Kortom, dit boek is een aanrader voor wie verder wil denken over vernieuwing en die ideeën en inspiratie kan gebruiken, maar vooral voor degenen die moeite hebben met vernieuwing en innovatie. Het biedt hen een kans om meer  begrip te krijgen voor andere vormen van kerk-zijn en voor degenen die daar mee bezig zijn. Want vernieuwing is nodig en ook niet tegen te houden. Maar de manier waarop, daar hebben we elkaar voor nodig.

Naschrift: In Amsterdam wordt al nagedacht over de toepassing van Fresh Expressions in deze stad. Verschillende buurtgemeenten hebben aparte profielen en zijn in beperkte mate doelgroepgericht.

“In het beleidskader voor de komende jaren heeft de werkgemeenschap van predikanten aangegeven te willen experimenteren met regiovieringen, waarbij op alle onderdelen wordt ingezet op de hoogst mogelijke kwaliteit en die een duidelijk profiel hebben. Vieringen waar je zonder schroom je buren en vrienden mee naar toe neemt en waar flink reclame voor kan worden gemaakt.

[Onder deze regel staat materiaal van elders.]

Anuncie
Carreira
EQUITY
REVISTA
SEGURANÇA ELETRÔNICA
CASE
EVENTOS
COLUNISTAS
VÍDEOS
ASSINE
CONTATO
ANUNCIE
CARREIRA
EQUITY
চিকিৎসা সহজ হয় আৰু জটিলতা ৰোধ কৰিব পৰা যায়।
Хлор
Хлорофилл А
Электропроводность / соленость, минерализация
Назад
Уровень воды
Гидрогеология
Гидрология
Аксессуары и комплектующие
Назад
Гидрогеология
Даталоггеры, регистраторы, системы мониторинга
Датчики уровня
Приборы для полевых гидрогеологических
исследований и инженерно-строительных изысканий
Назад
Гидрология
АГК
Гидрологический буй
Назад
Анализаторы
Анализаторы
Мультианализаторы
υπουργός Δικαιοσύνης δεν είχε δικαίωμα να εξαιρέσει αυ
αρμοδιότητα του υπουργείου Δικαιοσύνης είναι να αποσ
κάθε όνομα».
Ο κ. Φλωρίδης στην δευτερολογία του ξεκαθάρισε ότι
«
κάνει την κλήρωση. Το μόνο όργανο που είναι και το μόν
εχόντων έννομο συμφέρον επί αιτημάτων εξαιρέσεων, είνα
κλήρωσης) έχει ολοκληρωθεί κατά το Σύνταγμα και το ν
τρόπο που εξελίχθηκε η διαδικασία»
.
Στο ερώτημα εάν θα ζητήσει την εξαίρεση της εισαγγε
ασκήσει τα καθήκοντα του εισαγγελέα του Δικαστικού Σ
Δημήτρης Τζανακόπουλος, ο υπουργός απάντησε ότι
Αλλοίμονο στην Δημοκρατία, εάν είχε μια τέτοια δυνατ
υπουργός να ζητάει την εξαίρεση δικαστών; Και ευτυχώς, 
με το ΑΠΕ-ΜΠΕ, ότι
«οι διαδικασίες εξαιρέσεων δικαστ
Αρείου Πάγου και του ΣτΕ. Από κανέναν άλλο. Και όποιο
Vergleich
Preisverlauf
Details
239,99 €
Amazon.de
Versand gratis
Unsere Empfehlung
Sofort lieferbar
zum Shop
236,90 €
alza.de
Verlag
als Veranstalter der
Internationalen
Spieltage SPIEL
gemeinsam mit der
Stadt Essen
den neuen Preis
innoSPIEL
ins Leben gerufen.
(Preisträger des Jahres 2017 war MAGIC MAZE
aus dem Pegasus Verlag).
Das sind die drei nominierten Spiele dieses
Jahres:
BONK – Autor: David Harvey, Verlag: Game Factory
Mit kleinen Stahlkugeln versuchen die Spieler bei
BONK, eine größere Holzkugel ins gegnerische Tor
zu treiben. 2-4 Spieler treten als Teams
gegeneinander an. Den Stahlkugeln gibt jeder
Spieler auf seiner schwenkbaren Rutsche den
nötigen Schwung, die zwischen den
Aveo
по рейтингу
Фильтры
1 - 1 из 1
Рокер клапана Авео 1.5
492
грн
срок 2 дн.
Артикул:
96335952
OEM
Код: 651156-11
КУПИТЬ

Niet elke viering hoeft een event te zijn, maar oefenen in samenwerking tussen wijkgemeenten om een paar maal per jaar een echt bijzondere viering te houden voor oude en nieuwe kerkgangers, kan een impuls zijn voor de toekomst van de eredienst in de stad.”

Ook een filmpje van Fresh Expressions op het gebied van ‘new monasticism’, wat gaat over kleine (intieme) gemeenschappen.

Door Mark Peter van der Bijl

Mark Peter van der Bijl deed naast zijn werk als ict-er een masterstudie Theologie aan de Vrije Universiteit. Eerder studeerde hij in deeltijd Godsdienst Pastoraal Werk aan de CHE in Ede. Van der Bijl geeft in de avonduren les aan een theologische opleiding. Ook is hij auteur van het boek Profetie in context.

3 reacties op “Verfrissende kerk”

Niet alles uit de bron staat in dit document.